■ **COURT EXERCICE**
D'après le texte sur l'artiste, répondez brièvement :
(a) Dans quelle ville a eu lieu l'exposition qu'il avait organisée pour des enfants d'une cité de banlieue ?
(b) Où avait-il trouvé les traverses, et en quoi les a-t-il transformées ?
(c) Quelle ville a recueilli ses œuvres, et dans quel département se trouve-t-elle ?

■ **TEXTE EXTRAIT**
■ ■ ■ ■ ■ ■ ■

Le regard et la tendresse
Pour ma part, regardant ses œuvres, je n’ai jamais pu séparer ce que mes yeux contemplaient des commentaires qu’il en faisait. Il était non seulement sensible à l’histoire des personnages qu’il représentait mais aussi aux regards humains susceptibles de se pencher sur son œuvre. Je garde le souvenir de l’exposition qu’il avait organisée pour des enfants d’une cité de banlieue, à Villeneuve-la-Garenne. Une vraie cordialité – voire même une certaine tendresse – sortait de lui à l’égard de ceux qui le rejoignaient. Cette tendresse s’étendait jusqu’à la matière qu’il transformait. Il parlait souvent des traverses qu’il avait trouvées sur un chantier de la SNCF pour les transformer en figures de prophètes. Il disait la pitié qu’il éprouvait devant ces espèces de poutres en bois : elles avaient tenu les rails qui supportaient les tonnes d’acier que déplaçaient les trains. Il est vrai que cette matière, en prenant forme, devenait déclaration d’amour adressée à ses contemporains.
Ses œuvres demeurent
La ville de Pont-Scorff, dans le Morbihan, a recueilli ses œuvres, voici quelques années. On y vient de tous les horizons pour les voir, adultes et enfants. Pierre y a organisé des visites qu’il a guidées lui-même. Bien des visiteurs y entendent parler des Prophètes, des psaumes ou de l’Evangile. Comme c’est étrange : ces sculptures avaient été proposées à l’Eglise qui les a refusées. Quel dommage ! Il est vrai que la relation de notre ami avec l’épiscopat était particulière. Là encore cet artiste a vécu en un lieu de passage, à la charnière entre l’Eglise et le monde profane.

■ ■ ■ ■ ■ ■ ■

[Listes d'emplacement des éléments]
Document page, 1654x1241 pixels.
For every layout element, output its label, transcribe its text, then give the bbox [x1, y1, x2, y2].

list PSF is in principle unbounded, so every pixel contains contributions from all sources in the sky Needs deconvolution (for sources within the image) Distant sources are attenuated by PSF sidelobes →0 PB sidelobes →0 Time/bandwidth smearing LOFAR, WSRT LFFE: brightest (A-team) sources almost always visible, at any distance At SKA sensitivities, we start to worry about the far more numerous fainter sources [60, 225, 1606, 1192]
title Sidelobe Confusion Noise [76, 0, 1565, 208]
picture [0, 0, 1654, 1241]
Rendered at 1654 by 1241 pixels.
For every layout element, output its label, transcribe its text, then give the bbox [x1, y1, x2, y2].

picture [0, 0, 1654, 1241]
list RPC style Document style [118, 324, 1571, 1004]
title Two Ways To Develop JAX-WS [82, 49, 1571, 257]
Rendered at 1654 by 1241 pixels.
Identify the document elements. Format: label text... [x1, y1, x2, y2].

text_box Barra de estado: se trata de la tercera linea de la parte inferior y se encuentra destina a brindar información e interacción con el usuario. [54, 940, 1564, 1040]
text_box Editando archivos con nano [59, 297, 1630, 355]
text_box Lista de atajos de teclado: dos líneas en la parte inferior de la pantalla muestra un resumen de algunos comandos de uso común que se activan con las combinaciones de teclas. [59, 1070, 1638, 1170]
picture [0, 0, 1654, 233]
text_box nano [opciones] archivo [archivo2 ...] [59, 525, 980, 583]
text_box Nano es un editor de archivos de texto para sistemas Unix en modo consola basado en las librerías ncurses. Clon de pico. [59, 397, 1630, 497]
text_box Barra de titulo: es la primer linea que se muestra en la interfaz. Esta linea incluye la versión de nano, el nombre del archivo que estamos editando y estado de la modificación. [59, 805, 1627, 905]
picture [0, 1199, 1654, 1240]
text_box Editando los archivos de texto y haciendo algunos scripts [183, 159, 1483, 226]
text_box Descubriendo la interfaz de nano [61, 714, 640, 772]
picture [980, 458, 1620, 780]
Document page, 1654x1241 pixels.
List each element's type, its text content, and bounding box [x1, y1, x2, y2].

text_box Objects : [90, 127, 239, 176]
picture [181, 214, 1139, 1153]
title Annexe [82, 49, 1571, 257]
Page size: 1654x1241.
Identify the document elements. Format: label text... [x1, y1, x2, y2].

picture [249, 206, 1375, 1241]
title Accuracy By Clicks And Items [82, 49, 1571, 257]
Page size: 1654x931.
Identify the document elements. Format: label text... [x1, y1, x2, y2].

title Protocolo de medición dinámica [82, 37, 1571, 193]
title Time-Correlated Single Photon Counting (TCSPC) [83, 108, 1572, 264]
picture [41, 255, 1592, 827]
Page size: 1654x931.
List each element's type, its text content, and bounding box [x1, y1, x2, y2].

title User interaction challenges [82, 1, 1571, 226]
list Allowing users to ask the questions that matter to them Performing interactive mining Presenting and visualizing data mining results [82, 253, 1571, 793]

■ ■ ■ ■ ■ ■ ■

■ **LA SOLUTION**
(a) À Villeneuve-la-Garenne.
(b) Sur un chantier de la SNCF. Il les a transformées en figures de prophètes.
(c) Pont-Scorff, dans le Morbihan.